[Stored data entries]
———

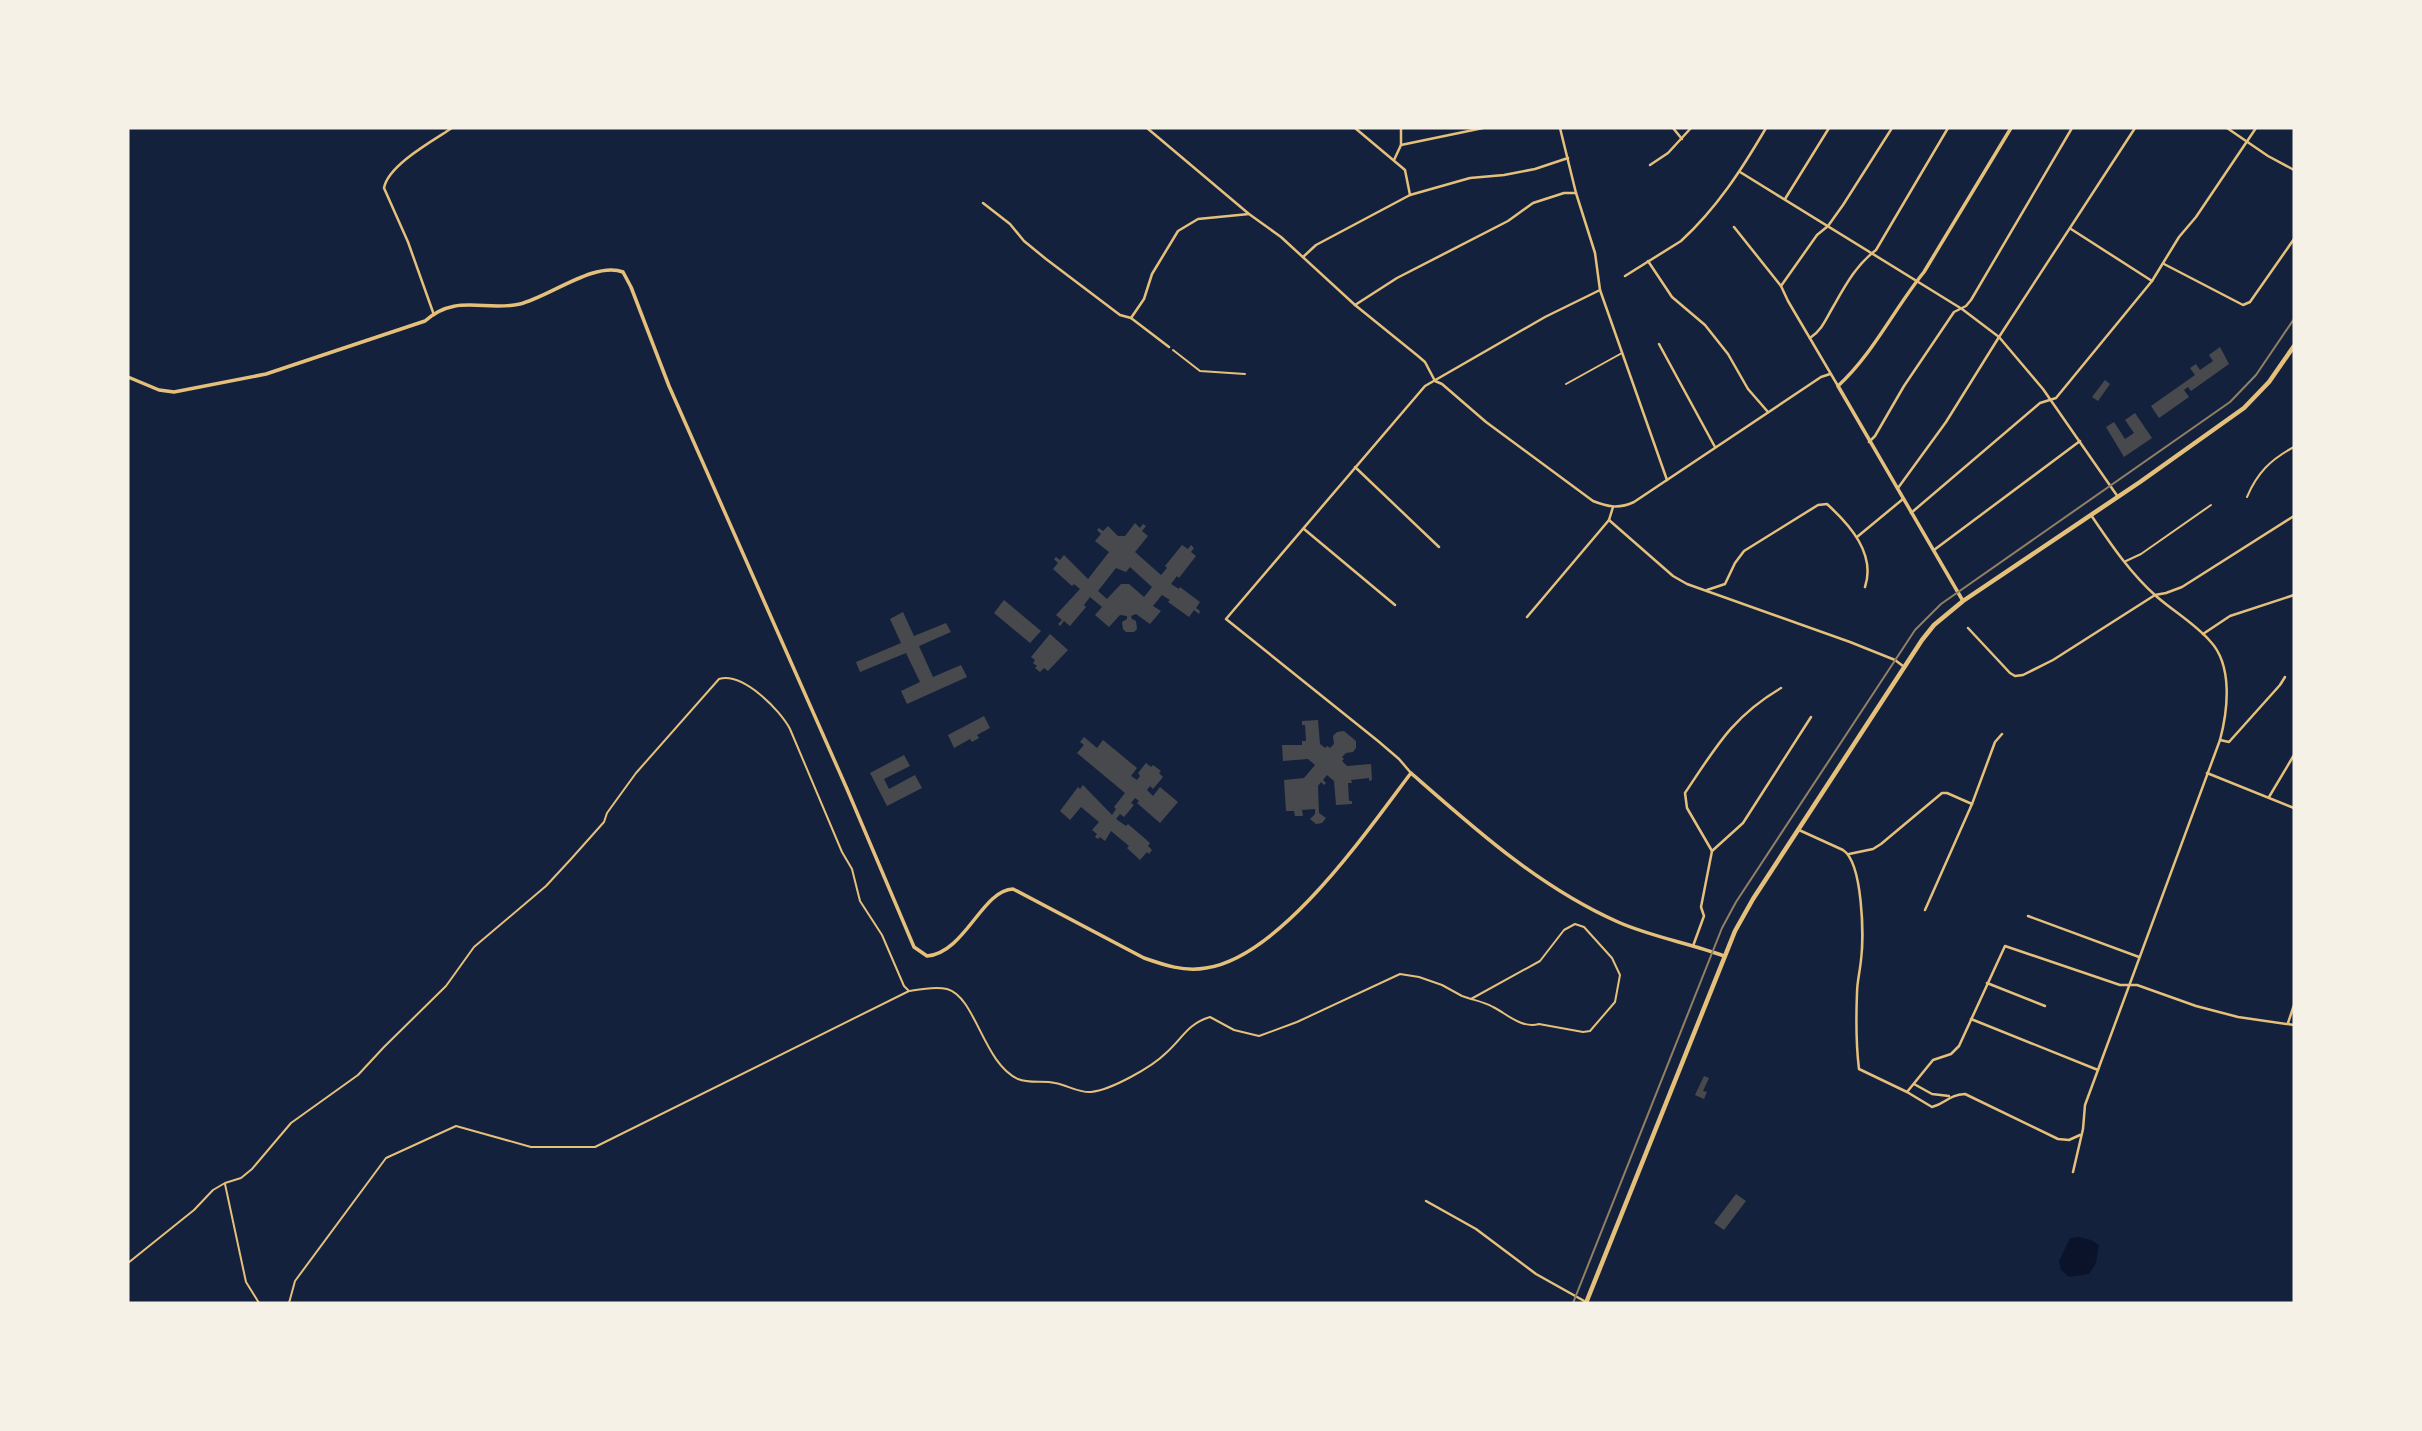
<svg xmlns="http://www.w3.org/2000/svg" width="2422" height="1431" font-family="Overpass,sans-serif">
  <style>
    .water { fill: #0b132b }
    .building { fill: #48494c; fill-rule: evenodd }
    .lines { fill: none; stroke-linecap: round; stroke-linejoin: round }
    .path { stroke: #e5c07b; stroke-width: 2 }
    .service { stroke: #e5c07b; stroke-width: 2 }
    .minor { stroke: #e5c07b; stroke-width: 2.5 }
    .tertiary { stroke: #e5c07b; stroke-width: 3.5 }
    .trunk { stroke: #e5c07b; stroke-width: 4.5 }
    .tram { stroke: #918062; stroke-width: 2 }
  </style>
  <rect width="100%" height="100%" fill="#14213d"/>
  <polygon class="water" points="2079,1237 2091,1240 2099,1245 2096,1263 2089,1274 2069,1277 2061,1270 2059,1261 2070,1238"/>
  <g class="building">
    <polygon points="2220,347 2229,364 2191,391 2188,387 2184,390 2189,397 2159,418 2151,406 2195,375 2190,368 2196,364 2200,370 2213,361 2209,355"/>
    <polygon points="2105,380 2110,384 2098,401 2092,397"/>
    <polygon points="2135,413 2152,438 2124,457 2106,427 2114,422 2125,439 2134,433 2125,420"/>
    <path d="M1135,523l5,5 3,-4 3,2 -4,5 6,5 -13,16 26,23 6,-7 -2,-2 17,-21 6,4 3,-4 3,3 -3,4 5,4 -17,22 -2,-2 -6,8 8,5 1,-2 20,15 -4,6 4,3 -1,3 -5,-4 -5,7 -21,-15 2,-2 -8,-5 -9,11 8,5 -11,13 -14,-10 -5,2 1,3 4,2 1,8 -3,3h-8l-3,-3 -1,-7 5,-3v-3l-7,-1 -11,12 -14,-12 7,-8 -12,-10 -6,8 2,2 -16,19 -6,-5 -4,5 -2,-2 4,-4 -6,-5 24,-26 -6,-5 -2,2 -19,-17 5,-6 -4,-4 2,-2 4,3 4,-5 24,24 21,-27 -14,-11 6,-7 -4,-4 2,-2 4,3 5,-5 10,10h7zM1130,567l22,20 -8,10 -15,-13h-8l-14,15 -9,-8 18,-23 10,4z"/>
    <polygon points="1004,600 1041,631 1030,643 994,613"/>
    <polygon points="903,612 914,636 946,623 951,632 919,646 933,677 961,665 967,677 907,704 901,691 920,682 906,653 860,672 856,662 901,643 890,619"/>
    <polygon points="1050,634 1068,650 1048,671 1044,668 1040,672 1035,668 1037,666 1033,663 1035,660 1031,657"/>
    <polygon points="984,716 990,728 977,735 979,738 972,742 970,739 954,748 948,735"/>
    <polygon points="1318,720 1320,744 1325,748 1327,746 1330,748 1334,744 1333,736 1337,732 1344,731 1356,741 1356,748 1353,752 1346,753 1342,757 1344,759 1342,761 1347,766 1371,764 1372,780 1369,781 1369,778 1351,780 1352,783 1348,783 1349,801 1352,801 1352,804 1336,805 1334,781 1327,775 1323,780 1326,783 1324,785 1321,782 1318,786 1319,813 1326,818 1322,823 1316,824 1310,819 1315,814 1315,809 1302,810 1303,816 1295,816 1294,811 1286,811 1284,780 1304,778 1315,765 1308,759 1283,761 1282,745 1302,745 1302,741 1306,741 1305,725 1302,725 1302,721"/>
    <polygon points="1084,737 1097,748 1103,740 1137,768 1131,776 1137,780 1140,776 1138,773 1146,763 1151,767 1153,765 1161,771 1159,773 1163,777 1153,789 1150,786 1147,790 1153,796 1160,787 1178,802 1160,823 1137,803 1139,801 1135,798 1131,803 1134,805 1124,817 1120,814 1116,819 1126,826 1128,824 1150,843 1148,846 1152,850 1149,854 1147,852 1140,860 1127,848 1129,846 1111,831 1105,841 1100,837 1098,839 1095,837 1097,834 1092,830 1099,822 1081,807 1070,820 1060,811 1078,787 1080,789 1083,785 1112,815 1116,809 1114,807 1125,793 1077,753 1084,745 1080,742"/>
    <polygon points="904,755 910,766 884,779 889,789 915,775 922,788 887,806 870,773"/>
    <polygon points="1704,1076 1709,1078 1703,1091 1707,1092 1704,1099 1695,1095"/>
    <polygon points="1736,1194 1746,1201 1724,1230 1714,1223"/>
  </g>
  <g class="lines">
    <g class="path">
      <polyline points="1173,350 1200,371 1245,374"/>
      <path d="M910,991c11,-2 25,-5 37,-2 29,8 36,74 71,90 12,5 25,1 37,4 12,2 24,10 36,9 20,-2 61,-25 75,-39 17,-15 21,-29 44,-36l24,13 25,6 38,-14 103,-48 19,3 23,8 20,11 9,3 69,-38 24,-31 11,-6 9,3 28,31 8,17 -5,27 -25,29 -7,1 -44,-8c-17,5 -32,-10 -46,-17 -7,-4 -15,-6 -22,-8"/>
      <polyline points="225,1184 246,1282 259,1303"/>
      <path d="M128,1263l66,-53 19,-20 12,-7 16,-5 11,-9 39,-46 67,-48 26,-28 62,-61 28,-39 72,-61 25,-27 33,-37 3,-9 29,-40 83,-94c24,-7 61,31 71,50l52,123 10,17 8,32 22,34 22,51 5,5 -314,156h-64l-75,-21 -70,32 -91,123 -6,22"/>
    </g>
    <g class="service">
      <polyline points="1566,384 1622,353"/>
      <path d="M2247,497c10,-24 24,-38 47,-50"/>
      <polyline points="2126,561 2141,554 2211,505"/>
    </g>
    <g class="minor">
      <path d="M1147,128l102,86 32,23 74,68 63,51 7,6 10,19 7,3 44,38 107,79c15,6 26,8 41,1l187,-125 9,-3"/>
      <polyline points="1355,128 1405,170 1410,195"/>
      <polyline points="1401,128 1401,145"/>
      <polyline points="1560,128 1576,193 1595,253 1600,290 1667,480"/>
      <polyline points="1673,128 1682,139"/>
      <polyline points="2227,128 2268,156 2294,170"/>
      <polyline points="1394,160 1401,145 1483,128"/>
      <polyline points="1650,165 1668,153 1691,128"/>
      <polyline points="1740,172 1962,309 1999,337 2043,389 2118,497"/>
      <polyline points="1785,199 1829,128"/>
      <polyline points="983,203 1010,224 1024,241 1046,259 1120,315 1131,318 1169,347"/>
      <polyline points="1734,227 1781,286 1788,301 1838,386"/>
      <polyline points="2071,229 2152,281"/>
      <polyline points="1303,257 1316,245 1410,195 1470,178 1504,175 1535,169 1568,158"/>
      <polyline points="1648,261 1672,297 1705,325 1728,354 1748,389 1768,412"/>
      <polyline points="2164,264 2243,305 2250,302 2294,239"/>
      <path d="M1625,276l56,-35c36,-33 61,-72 85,-113"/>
      <polyline points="1781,286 1817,235 1828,226 1843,205 1892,128"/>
      <polyline points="1355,305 1397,278 1508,221 1533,203 1564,193 1576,193"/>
      <path d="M434,315l-26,-73 -24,-54c4,-23 50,-48 68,-60"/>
      <polyline points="1131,318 1144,299 1152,274 1178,231 1198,219 1249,214"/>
      <path d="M1810,338c12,-8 16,-19 23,-31 12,-21 23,-42 43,-57l72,-122"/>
      <polyline points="1659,344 1715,447"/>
      <polyline points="1869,442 1875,436 1904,386 1954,312 1966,306 1971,300 2072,128"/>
      <polyline points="1355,467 1439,547"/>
      <polyline points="1898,488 1946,422 1999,337 2135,128"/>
      <polyline points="1911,513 2040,403 2056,398 2152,281 2179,237 2196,217 2256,128"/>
      <polyline points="1609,520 1673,576 1687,584 1850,642 1895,660 1903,666"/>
      <polyline points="1304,529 1395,605"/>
      <polyline points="1857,537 1903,499"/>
      <polyline points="1934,550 2080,441"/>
      <path d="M1707,590l18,-6 10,-21 9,-12 74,-46 9,-1c23,21 49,50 38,83"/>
      <polyline points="1527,617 1609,520 1613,507"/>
      <polyline points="1968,628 2010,673 2015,676 2023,675 2053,660 2155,595 2166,593 2182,587 2294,516"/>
      <polyline points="2203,634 2230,616 2294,595"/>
      <polyline points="2220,740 2229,742 2280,685 2285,677"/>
      <polyline points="1411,773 1399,759 1378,741 1226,619 1425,386 1545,317 1600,290"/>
      <polyline points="2207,773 2294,808"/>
      <polyline points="2269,797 2294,755"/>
      <path d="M1799,830l44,20c20,13 21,87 18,110 -1,11 -4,22 -4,33 -1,25 -1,52 2,76l48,23 26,-32 18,-6 8,-8 46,-100 115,39h17l59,21 42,11 56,8"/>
      <path d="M1712,851l-25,-43 -2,-15c31,-46 47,-76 96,-105"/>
      <polyline points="1849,854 1873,849 1881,844 1942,793 1947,793 1972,804"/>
      <polyline points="1925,910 1972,804 1995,742 2002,734"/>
      <polyline points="2028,916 2139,957"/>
      <polyline points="1693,946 1704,916 1701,907 1712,851 1743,823 1811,717"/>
      <polyline points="1987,983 2045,1006"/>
      <polyline points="1971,1019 2098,1070"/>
      <polyline points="2288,1023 2294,1005"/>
      <polyline points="1914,1084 1932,1094 1949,1096"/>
      <path d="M1907,1092l25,15c15,-4 16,-12 33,-13l93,45 11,1 11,-5"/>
      <path d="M2073,1172l10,-43 2,-24 135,-365c8,-30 13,-75 -10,-99 -16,-18 -37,-30 -54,-45 -26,-23 -46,-53 -65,-81"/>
      <polyline points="1426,1201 1476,1229 1536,1274 1586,1302"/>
    </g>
    <g class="tertiary">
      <path d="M128,377l31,13 15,2 92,-18 159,-53c31,-28 60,-9 95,-17 29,-7 75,-43 103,-32l8,15 38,99 178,403 67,158 13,9c38,-3 55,-66 86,-67l131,69c20,7 40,14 62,10 75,-11 161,-137 205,-195 64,56 128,114 207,149 34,15 71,21 106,34"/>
      <path d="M1963,601l-125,-215c35,-32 56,-77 86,-114l87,-144"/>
    </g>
    <polyline class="trunk" points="1586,1303 1735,931 1753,899 1922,640 1934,625 1963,601 2140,482 2244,408 2269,382 2294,346"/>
    <polyline class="tram" points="1573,1303 1722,928 1736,902 1915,630 1941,604 2230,402 2256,375 2294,319"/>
  </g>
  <rect width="2422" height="1431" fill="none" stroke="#f6f1e7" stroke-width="259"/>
</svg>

———

*Directions for this task*
Your task is to collect every line above that contains the word "lines".

*Exercise output*
    .lines { fill: none; stroke-linecap: round; stroke-linejoin: round }
  <g class="lines">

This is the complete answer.